Some argue that biomedicine and health research has it easy, compared to arts and humanities, when it comes to demonstrating impact. But I’m not sure that’s the case. If you look at how laboratory-based research translates into improving patients’ outcomes, and improving overall health and well-being, the percentage of research that translates from the lab into a new drug or a new intervention is tiny. We don’t actually know the precise figure, but one published estimate puts it at one in twenty-five thousand. Another says one in a hundred, and it’s probably not much higher than that. The other challenge about biomedical and health research is the timescale: it takes twenty years for research to move from the lab – or bench – to the clinical – or bedside. So why, as a taxpayer, am I happy to invest in something which at best has only a one in a hundred chance of success over twenty years?

Learn the language

The important point here is about how that community managed to make that sell, and what arts and humanities can learn from it. I would draw out two lessons, one of which I’m sure of and the other rather less so. The first is that the biomedical and health community got wise in understanding the need to fulfill their contract, and started talking in the language of impact quite early on. They became very sophisticated in doing, and presenting, economic analyses that quantify impact.

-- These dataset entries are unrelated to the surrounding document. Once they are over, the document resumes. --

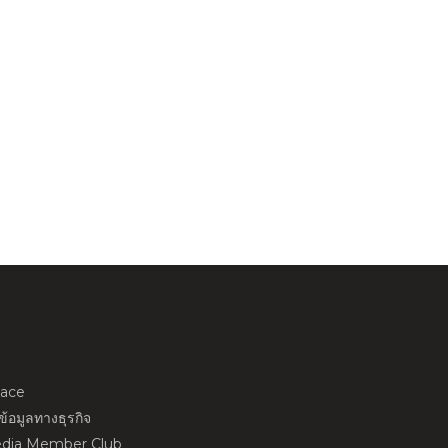
ace
้อมูลทางธุรกิจ
dia Member Club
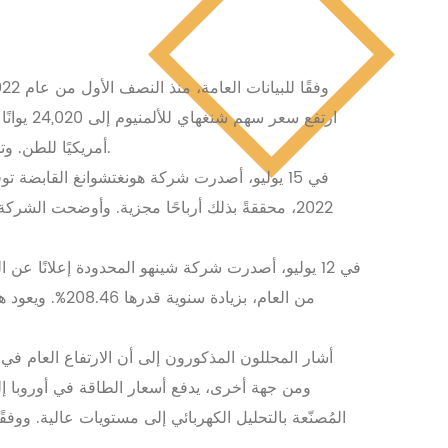
أمريكيًا للطن. وتشهد أسعار الألومنيوم ارتفاعًا ملحوظًا، وقد أصدرت العديد من شركات الألومنيوم المدرجة إعلانات عن زيادة مسبقة في أدائها.
2022، محققةً بذلك أرباحًا مجزية. وأوضحت الشر
أشار المحللون المذكورون إلى أن الارتفاع العام في
ومن جهة أخرى، يدفع أسعار الطاقة في أوروبا إلى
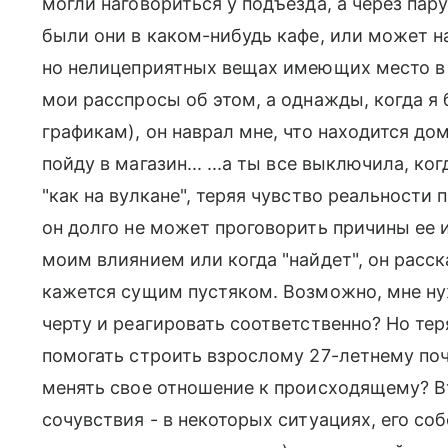
могли наговориться у подъезда, а через пар
были они в каком-нибудь кафе, или может н
но нелицеприятных вещах имеющих место в е
мои расспросы об этом, а однажды, когда я
графикам), он наврал мне, что находится до
пойду в магазин... ...а ты все выключила, ко
"как на вулкане", теряя чувство реальности
он долго не может проговорить причины ее и
моим влиянием или когда "найдет", он расск
кажется сущим пустяком. Возможно, мне ну
черту и реагировать соответственно? Но тер
помогать строить взрослому 27-летнему поч
менять свое отношение к происходящему? Вт
сочувствия - в некоторых ситуациях, его со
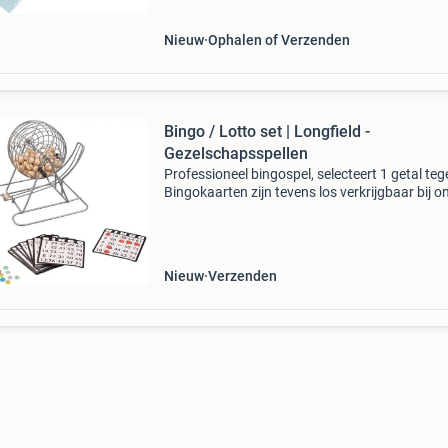
en hebben ee
Nieuw
Ophalen of Verzenden
Bingo / Lotto set | Longfield -
Gezelschapsspellen
Professioneel bingospel, selecteert 1 getal tege
Bingokaarten zijn tevens los verkrijgbaar bij o
Inhoud bingo spel: – professionele bingomole
(diameter 18cm) – houten controlebord – 90
houten
Nieuw
Verzenden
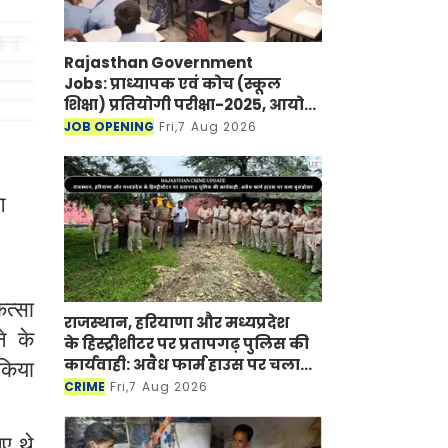
Rajasthan Government
Jobs: प्राध्यापक एवं कोच (स्कूल
शिक्षा) प्रतियोगी परीक्षा-2025, आयोग
ने जारी की हिंदी विषय की विचारित
JOB OPENING
Fri,7 Aug 2026
सूची
ग
ित्सा
राजस्थान, हरियाणा और मध्यप्रदेश
े के
के हिस्ट्रीशीटर पर प्रतापगढ़ पुलिस की
कार्यवाही: अवैध फार्म हाउस पर चला
 किया
बुलडोजर
CRIME
Fri,7 Aug 2026
ए थे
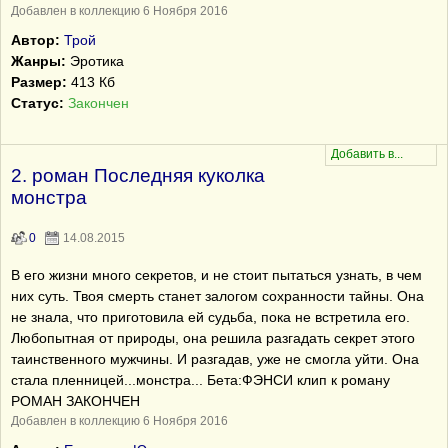
Добавлен в коллекцию 6 Ноября 2016
Автор:
Трой
Жанры:
Эротика
Размер:
413 Кб
Статус:
Закончен
2. роман Последняя куколка
монстра
0
14.08.2015
В его жизни много секретов, и не стоит пытаться узнать, в чем
них суть. Твоя смерть станет залогом сохранности тайны. Она
не знала, что приготовила ей судьба, пока не встретила его.
Любопытная от природы, она решила разгадать секрет этого
таинственного мужчины. И разгадав, уже не смогла уйти. Она
стала пленницей...монстра... Бета:ФЭНСИ клип к роману
РОМАН ЗАКОНЧЕН
Добавлен в коллекцию 6 Ноября 2016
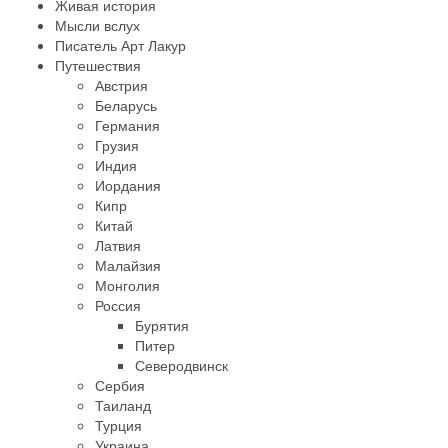
Живая история
Мысли вслух
Писатель Арт Лакур
Путешествия
Австрия
Беларусь
Германия
Грузия
Индия
Иордания
Кипр
Китай
Латвия
Малайзия
Монголия
Россия
Бурятия
Питер
Северодвинск
Сербия
Таиланд
Турция
Украина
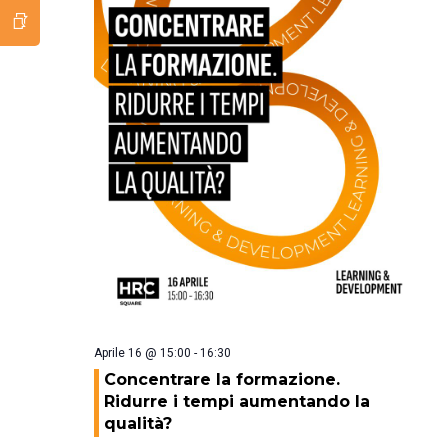
Aprile 16 @ 15:00
-
16:30
Concentrare la formazione.
Ridurre i tempi aumentando la
qualità?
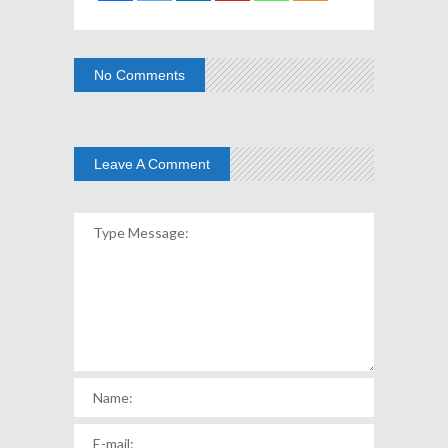
No Comments
Leave A Comment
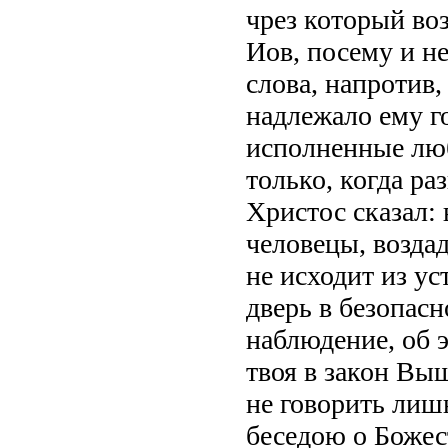
чрез который во
Иов, посему и н
слова, напротив
надлежало ему го
исполненные люб
только, когда ра
Христос сказал: 
человецы, воздад
не исходит из ус
дверь в безопасн
наблюдение, об э
твоя в закон Вы
не говорить лиш
беседою о Божес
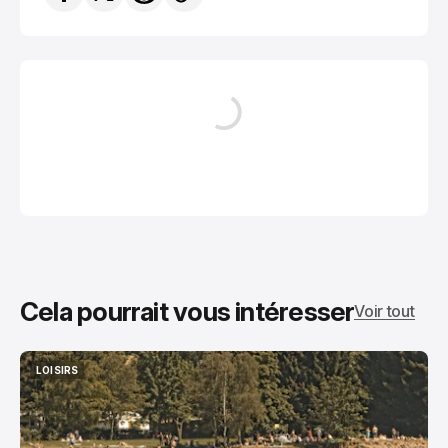
Cela pourrait vous intéresser
Voir tout
LOISIRS
LOISIRS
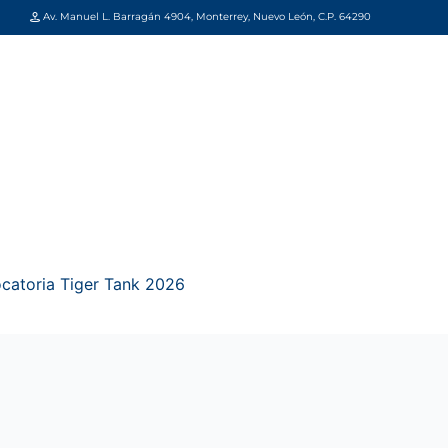
Av. Manuel L. Barragán 4904, Monterrey, Nuevo León, C.P. 64290
catoria Tiger Tank 2026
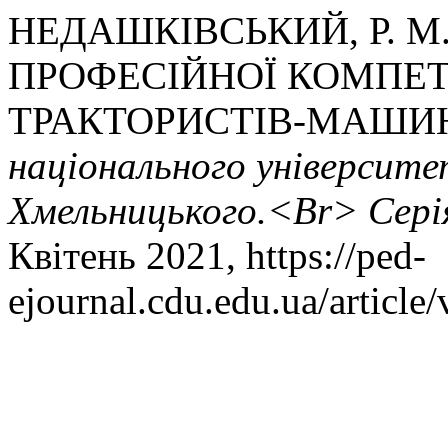
НЕДАШКІВСЬКИЙ, Р. 
ПРОФЕСІЙНОЇ КОМПЕ
ТРАКТОРИСТІВ-МАШИН
національного університе
Хмельницького.<Br> Серія
Квітень 2021, https://ped-
ejournal.cdu.edu.ua/article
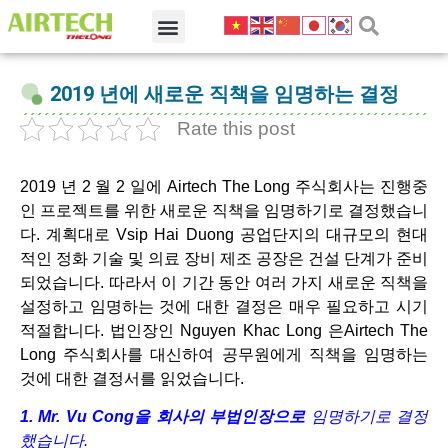
2019 년에 새로운 직책을 임명하는 결정
Rate this post
2019 년 2 월 2 일에 Airtech The Long 주식회사는 진행중
인 프로젝트를 위한 새로운 직책을 임명하기로 결정했습니
다. 계획대로 Vsip Hai Duong 공업단지의 대규모의 현대
적인 정화 기술 및 의료 장비 제조 공장은 건설 단계가 준비
되었습니다. 따라서 이 기간 동안 여러 가지 새로운 직책을
설정하고 임명하는 것에 대한 결정은 매우 필요하고 시기
적절합니다. 법인장인 Nguyen Khac Long 은Airtech The
Long 주식회사를 대신하여 공무원에게 직책을 임명하는
것에 대한 결정서를 읽었습니다.
1. Mr. Vu Cong
을
회사의
부법인장으로
임명하기로
결정
했습니다
.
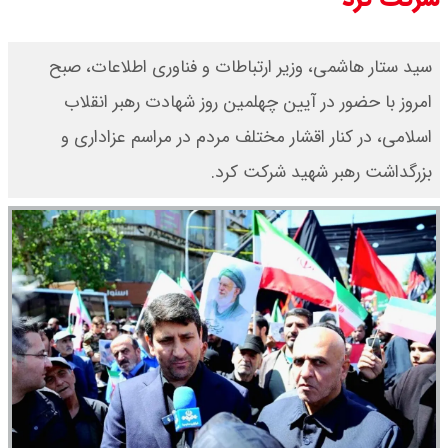
​سید ستار هاشمی، وزیر ارتباطات و فناوری اطلاعات، صبح
امروز با حضور در آیین چهلمین روز شهادت رهبر انقلاب
اسلامی، در کنار اقشار مختلف مردم در مراسم عزاداری و
بزرگداشت رهبر شهید شرکت کرد.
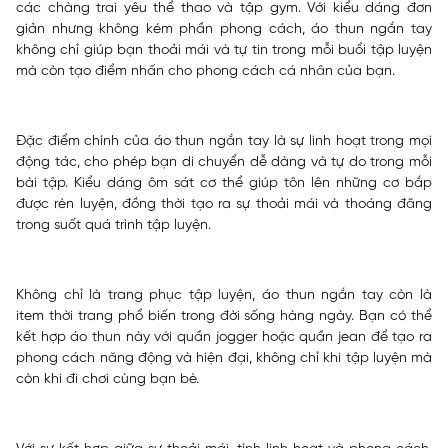
các chàng trai yêu thể thao và tập gym. Với kiểu dáng đơn
giản nhưng không kém phần phong cách, áo thun ngắn tay
không chỉ giúp bạn thoải mái và tự tin trong mỗi buổi tập luyện
mà còn tạo điểm nhấn cho phong cách cá nhân của bạn.
Đặc điểm chính của áo thun ngắn tay là sự linh hoạt trong mọi
động tác, cho phép bạn di chuyển dễ dàng và tự do trong mỗi
bài tập. Kiểu dáng ôm sát cơ thể giúp tôn lên những cơ bắp
được rèn luyện, đồng thời tạo ra sự thoải mái và thoáng đãng
trong suốt quá trình tập luyện.
Không chỉ là trang phục tập luyện, áo thun ngắn tay còn là
item thời trang phổ biến trong đời sống hàng ngày. Bạn có thể
kết hợp áo thun này với quần jogger hoặc quần jean để tạo ra
phong cách năng động và hiện đại, không chỉ khi tập luyện mà
còn khi đi chơi cùng bạn bè.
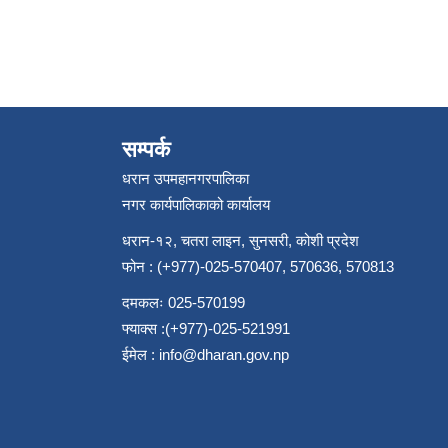
सम्पर्क
धरान उपमहानगरपालिका
नगर कार्यपालिकाको कार्यालय
धरान-१२, चतरा लाइन, सुनसरी, कोशी प्रदेश
फोन : (+977)-025-570407, 570636, 570813
दमकलः 025-570199
फ्याक्स :(+977)-025-521991
ईमेल :
info@dharan.gov.np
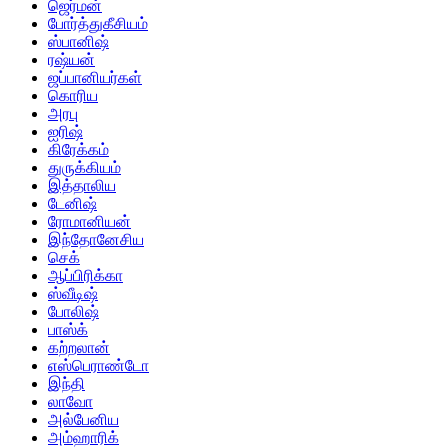
ஜெர்மன்
போர்த்துகீசியம்
ஸ்பானிஷ்
ரஷ்யன்
ஜப்பானியர்கள்
கொரிய
அரபு
ஐரிஷ்
கிரேக்கம்
துருக்கியம்
இத்தாலிய
டேனிஷ்
ரோமானியன்
இந்தோனேசிய
செக்
ஆப்பிரிக்கா
ஸ்வீடிஷ்
போலிஷ்
பாஸ்க்
கற்றலான்
எஸ்பெராண்டோ
இந்தி
லாவோ
அல்பேனிய
அம்ஹாரிக்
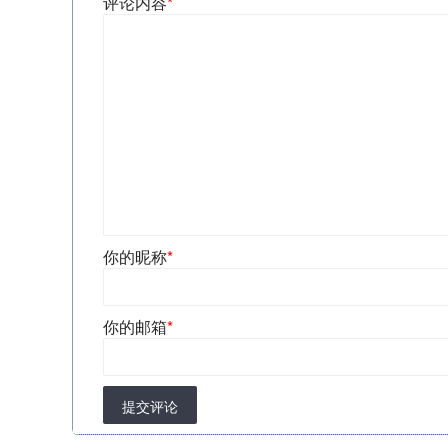
评论内容
*
你的昵称
*
你的邮箱
*
提交评论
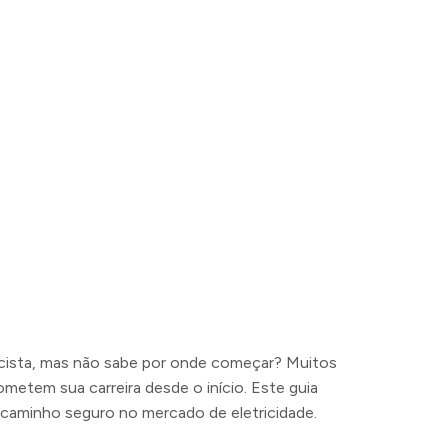
icista, mas não sabe por onde começar? Muitos
metem sua carreira desde o início. Este guia
 caminho seguro no mercado de eletricidade.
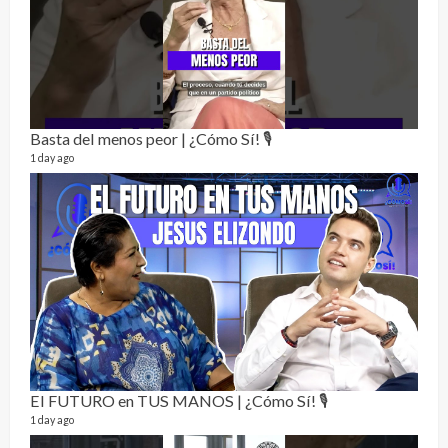
El C
17 vid
5 mon
Basta del menos peor | ¿Cómo Sí! 🎙️
1 day ago
Not
232 vi
7 mon
El FUTURO en TUS MANOS | ¿Cómo Sí! 🎙️
1 day ago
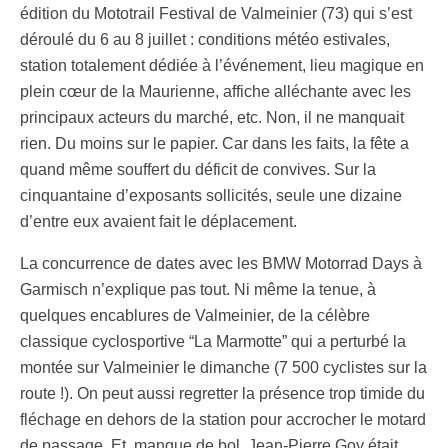
édition du Mototrail Festival de Valmeinier (73) qui s’est
déroulé du 6 au 8 juillet : conditions météo estivales,
station totalement dédiée à l’événement, lieu magique en
plein cœur de la Maurienne, affiche alléchante avec les
principaux acteurs du marché, etc. Non, il ne manquait
rien. Du moins sur le papier. Car dans les faits, la fête a
quand même souffert du déficit de convives. Sur la
cinquantaine d’exposants sollicités, seule une dizaine
d’entre eux avaient fait le déplacement.
La concurrence de dates avec les BMW Motorrad Days à
Garmisch n’explique pas tout. Ni même la tenue, à
quelques encablures de Valmeinier, de la célèbre
classique cyclosportive “La Marmotte” qui a perturbé la
montée sur Valmeinier le dimanche (7 500 cyclistes sur la
route !). On peut aussi regretter la présence trop timide du
fléchage en dehors de la station pour accrocher le motard
de passage. Et, manque de bol, Jean-Pierre Goy était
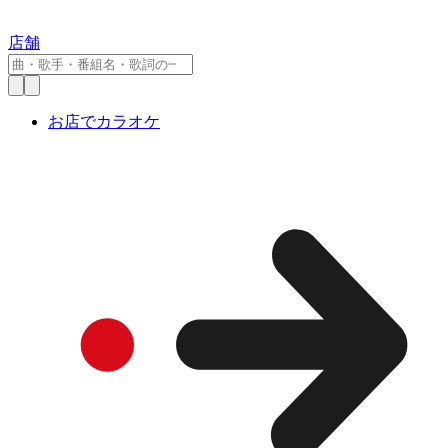
店舗
お店でカラオケ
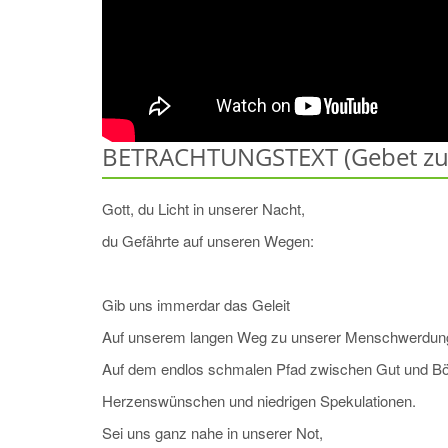
BETRACHTUNGSTEXT (Gebet zur
Gott, du Licht in unserer Nacht,
du Gefährte auf unseren Wegen:
Gib uns immerdar das Geleit
Auf unserem langen Weg zu unserer Menschwerdun
Auf dem endlos schmalen Pfad zwischen Gut und B
Herzenswünschen und niedrigen Spekulationen.
Sei uns ganz nahe in unserer Not,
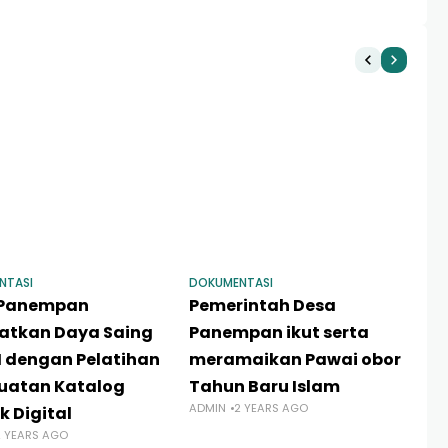
NTASI
DOKUMENTASI
KA
 Panempan
Pemerintah Desa
So
atkan Daya Saing
Panempan ikut serta
Ko
dengan Pelatihan
meramaikan Pawai obor
P
uatan Katalog
Tahun Baru Islam
Pe
ADMIN
2 YEARS AGO
AD
k Digital
2 YEARS AGO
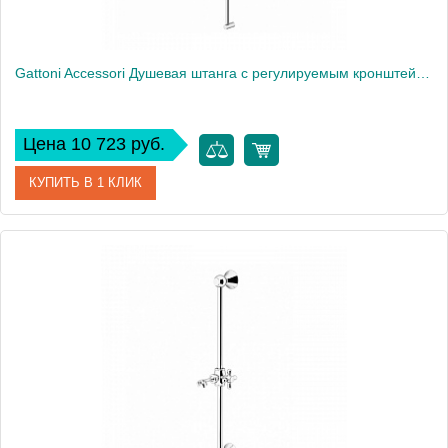
Gattoni Accessori Душевая штанга с регулируемым кронштейном по высоте для ручного душа: 1100 мм, цвет: хром
Цена 10 723 руб.
КУПИТЬ В 1 КЛИК
Артикул
ATSLCI16cr
Производитель
Gattoni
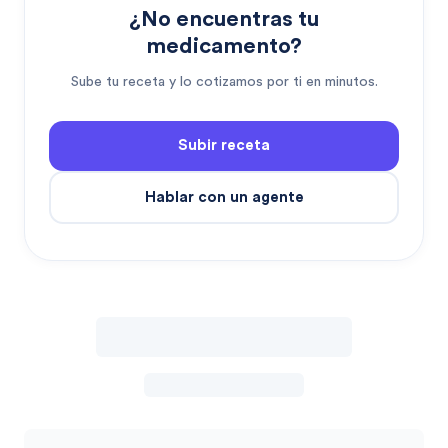
¿No encuentras tu
medicamento?
Sube tu receta y lo cotizamos por ti en minutos.
Subir receta
Hablar con un agente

I can stand here now and tell you that for every pound that the government and medical research charities invest in research, there will be a reoccurring forty pence internal rate of return thereafter. We can argue about the methods, but the fact is that forty pence in the pound is in the policy mantra of Whitehall. That ability to talk in the language of the Treasury, of the paymasters of your research – the language of money – is essential. You may not like it, and lots of clinicians don’t like it either, especially when they’re essentially attaching a monetary value to human life, but the fact that I can put a value on somebody’s life allows me to do the economics necessary to have a good chance of saving it.

By Carlos Delgado, CC BY-SA 3.0.

The second lesson, which I think is more debatable, is the necessity of speaking with one voice. The biomedical and health funding community was in a state of open warfare about ten to fifteen years ago. But then they came together and began to speak with one voice, at least when presenting cases to the government on spending reviews. The Academy of Medical Sciences and others became a cohesive external advocacy mouthpiece.

Closing thoughts

I’d like to leave you with three closing thoughts. First, as a sector, arts and humanities has to focus on giving an account, telling a story, and explaining why it matters. As a taxpayer I want to fund you, and I’m supportive, but you have a duty to give me an account – you need to play the game. Second, you may not like the language of economics, you may not like the language of spending reviews and you may not like the boffins in the Treasury, but you need to speak their language, respect them, and engage with them. Finally, think about advocacy and how you can articulate your needs and aims with one unified voice.

Professor Jonathan Grant is Director of the Policy Institute at King’s College London.